Inside the financial statements, they’re completely different.

Once a dentist begins looking at the practice through the lens of profit instead of just production, the conversation changes.

You start asking different questions.

Why is overhead at this level?
Why do certain procedures feel busy but not particularly profitable?
Why does the schedule feel so full without translating into financial progress?

Those questions almost always lead back to systems.

Systems Make the Difference

A successful dental practice is really balancing two outcomes at the same time.

Clinical outcomes and business outcomes.

Clinical success means patients receive excellent care and experience real improvements in their oral health.

Business success requires systems that make the practice financially healthy—things like scheduling structure, treatment presentation, collections processes, and cost control.

When those systems work well together, the dentist-owner gains something incredibly valuable.

Control.

Control over production.
Control over collections.
Control over profit.

And that’s one of the great advantages private practice still has.

Unlike large corporate systems, the owner can adjust the direction of the business whenever they choose.

If you want to redesign your practice model, you can.

If you want to change your procedure mix or improve your profit margins, you can.

Private practice gives dentists the ability to shape the business around their vision rather than adapting to someone else’s.

Back to That Lunch Conversation

I thought about the Springfield dentist’s question for a while after lunch.

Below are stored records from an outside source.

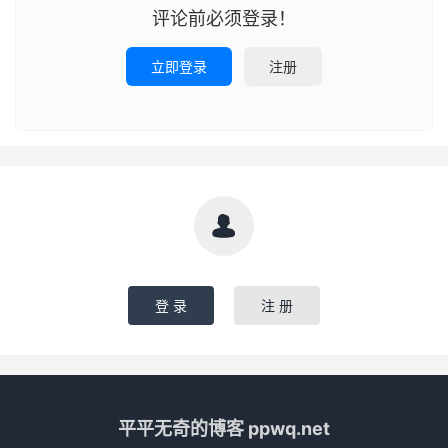
评论前必须登录！
立即登录
注册

登 录
注 册
平平无奇的博客 ppwq.net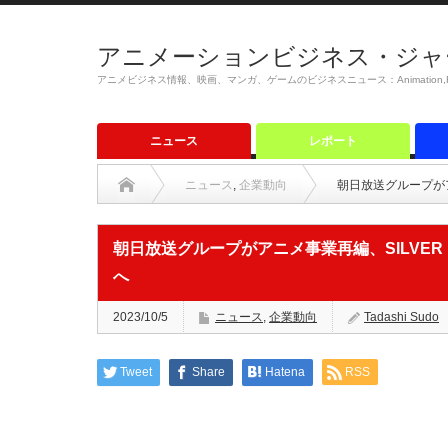
アニメーションビジネス・ジャ
アニメビジネス情報、映画、マンガ、ゲームのビジネスニュース：Animation,Film,M
ニュース
レポート
ニュース
,
企業動向
朝日放送グループがア
朝日放送グループがアニメ事業再編、SILVER 
へ
2023/10/5
ニュース
,
企業動向
Tadashi Sudo
Tweet
Share
Hatena
RSS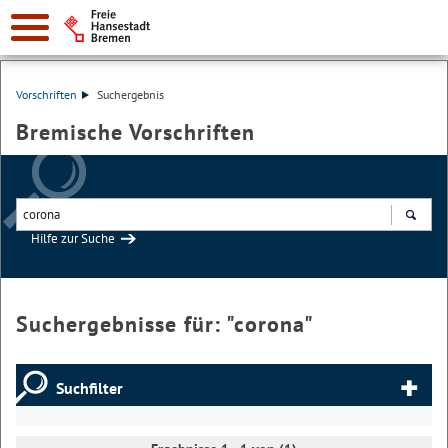
Vorschriften
Suchergebnis
Bremische Vorschriften
Hilfe zur Suche
Suchen
Suchergebnisse für: "
corona
"
Suchfilter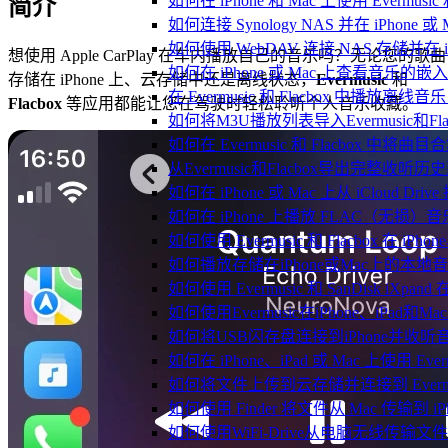
如何在 iPhone 和 Mac 上使用 Evermus
简介
如何连接 Synology NAS 并在 iPhone 
如何使用 WebDAV 连接 NAS 存储并在 iP
想使用 Apple CarPlay 在车内播放自己的音乐吗？无论您的歌曲
如何在 iPhone 或 Mac 上查看音乐的
存储在 iPhone 上、云存储中还是离线状态，
Evermusic
和
在 Evermusic 和 Flacbox 中
Flacbox
等应用都能让您在驾驶时轻松聆听个人音乐收藏。
如何将M3U播放列表导入Evermusic和Flac
如何在 Evermusic 和 Flacbox 中将曲
从Evermusic和Flacbox导出完整收听历史到
如何在 iPhone 或 Mac 上从 iCloud Dri
如何在 iPhone 上播放 FLAC（无损）音
如何使用 Evermusic 和 Flacbox 在 
如何播放存储在iPhone或Mac上的本地
如何使用 Evermusic 和 SanDisk iXp
如何使用Evermusic在iPhone、iPad和
如何将USB闪存盘连接到iPhone并收
如何在 iPhone、iPad 或 Mac 上使用 Eve
如何将文件上传到云存储并连接到 Evermusic、
如何使用 Finder 将文件从 Mac 传输到 iPho
如何使用WiFi-Drive从电脑无线传输文件到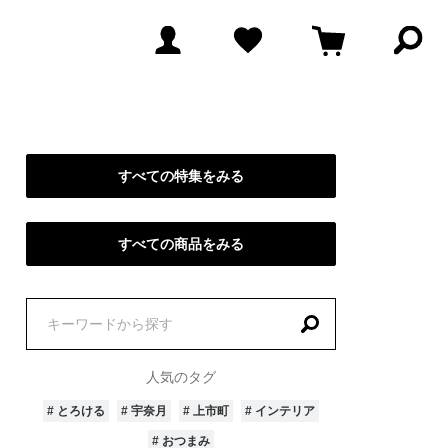
検
索
パ
ネ
ル
を
開
く
すべての特集をみる
すべての商品をみる
特
集
を
人気のタグ
探
ごはんのおとも
# 海の幸
す
# とろける
# 宇奈月
# 上市町
# インテリア
市
# 手仕事
# ギフト
# おつまみ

Was his situation unusual?

Probably not.

But it also isn’t inevitable.

Private practice can be one of the most rewarding professional paths in healthcare. But like any small business, it requires attention to both the clinical side and the economic side of the enterprise.

Ignoring either one eventually causes problems.

The practices that thrive over the long run are the ones where excellent patient outcomes and strong financial systems work together.

When that happens, the dentist-owner isn’t just producing dentistry.

They’re building something that works for their life.

A Final Thought

That lunch conversation happened during the 70th anniversary meeting of the Academy for Private Practice Dentistry. One of the things I appreciate about that group is how openly these kinds of discussions happen among dentist-owners.

People talk honestly about the business side of dentistry…the part of the profession most never learned in dental school.

APDP is also beginning a new collaboration with the American Dental Association focused on strengthening private practice ownership.

If you’re thinking about starting a practice, improving the one you have, or eventually transitioning out of ownership, it’s a community worth knowing about.

You can learn more at APDP.net.

Sometimes the most valuable insights in dentistry don’t come from a lecture.

They come from a conversation at a lunch table.